An opportunity has opened up for history majors, or any other student with an interest in museum studies at Florida Gulf Coast University. The growing university received a $60,000 check yesterday to fund a program in museum studies. The launch of the program will begin with an introduction of the museum studies minor.
Charles Dauray, chairman and CEO of the College of Life Foundation, and board member of the Holocaust Museum and Education Center of Southwest Florida, signed the check to form a partnership with the university.
Dauray said that there was a “need (for) a money catalyst to get the program started – and that’s where we come in.”
The College of Life Foundation is the remnants of the Koreshan Unity, a utopian community that started in 1894 in Estero with 250 members. One of their former presidents, Hedwig Michel, was a refugee of the Nazis in the Holocaust and came to the area in 1940. She was the last surviving Koreshan. A special memorial fund from assets of the College of Life Foundation was donated to the Holocaust Museum in her name.
This is not the first time the College of Life Foundation has been generous. They have donated two buildings to the Historical Society, the Collier House and the Schoolhouse to Estero Community Park.
Dauray explained that the Koreshans believed that Estero was the center of the universe. He also stated that part of the Koreshan “vision has become fulfilled in part of the university.”
“It’s a great collaboration between the Holocaust Museum and the university,” said Peggy Egan, secretary treasurer of the College of Life Foundation.
FGCU President Wilson G. Bradshaw stated that this is another program that has started by the generosity of the community. “It is really significant for us,” he said.

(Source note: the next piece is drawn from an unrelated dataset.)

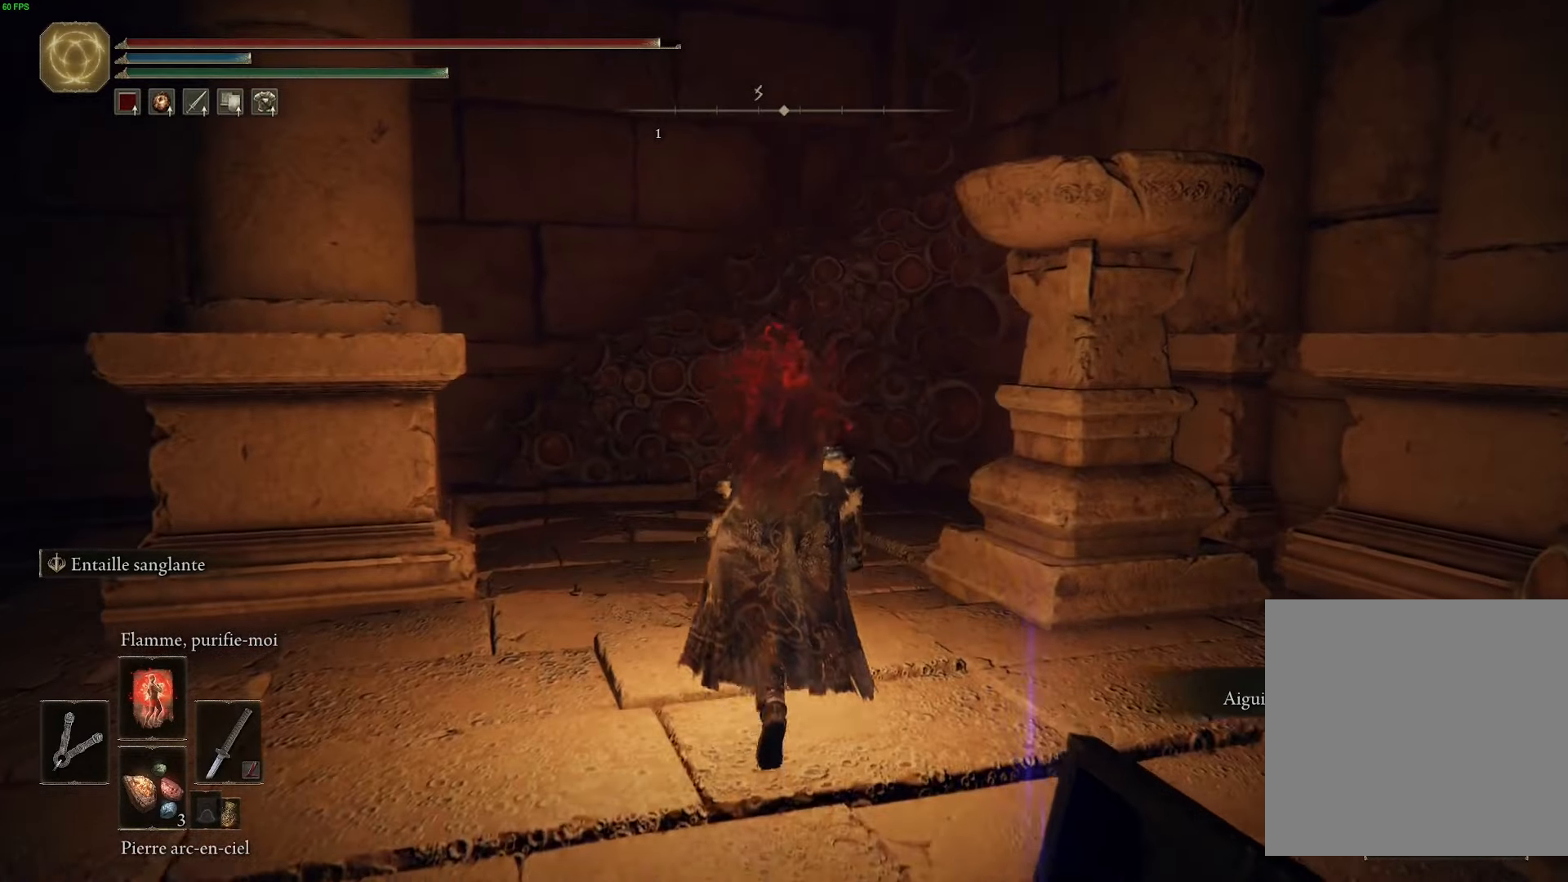
{"buttons": [], "left_stick": "right", "right_stick": "right", "events": [[167, "left_stick", "right"], [200, "right_stick", "right"]]}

“The sky is the limit because of museums,” said Dauray. The program will not only bring more opportunity for students but also be a “spring board for careers,” said Dauray.

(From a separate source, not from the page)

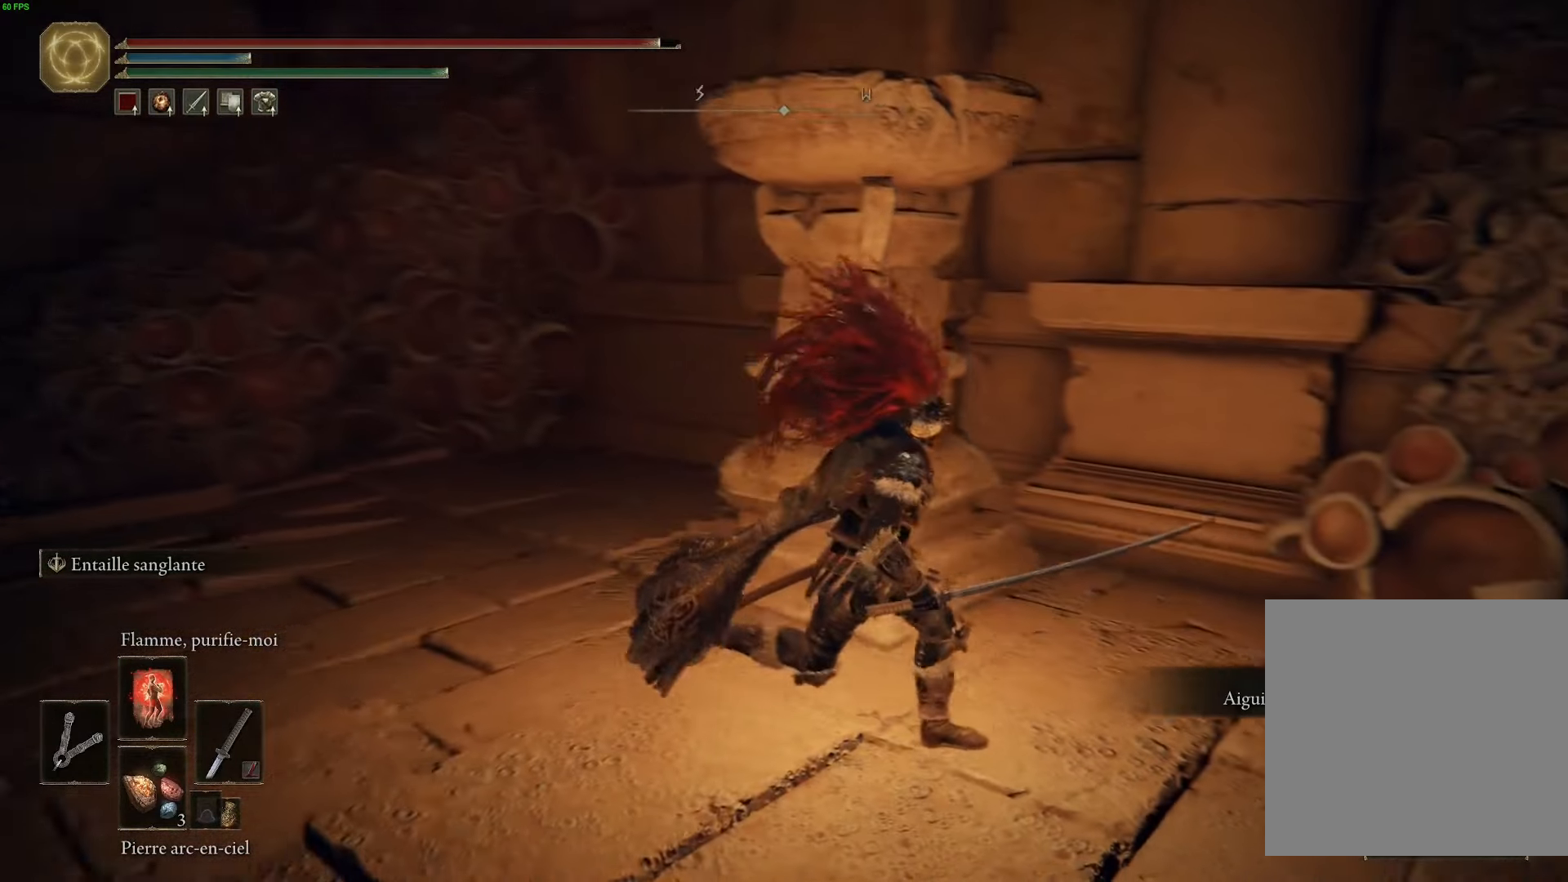
{"buttons": [], "left_stick": "up-right", "right_stick": "right", "events": [[417, "left_stick", "up-right"]]}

Donna Henry, the dean of the College of Arts and Sciences, said that the program is expected to “develop into an interdisciplinary program.” The minor should become available to students by fall of 2012, and, with success and expansion, for it to also become a post-baccalaureate program in the future.
John Cox, assistant professor of history, and the director of FGCU’s Center for Judaic, Holocaust, and Human Rights studies, said that there is “great demand among students” for museum studies.
According to the press release, the partnership between the university and the Holocaust museum will exist primarily through students’ hands-on experience at the museum. The program will not only work with just the Holocaust Museum, but other museums based on students’ interests of study and the museum’s needs.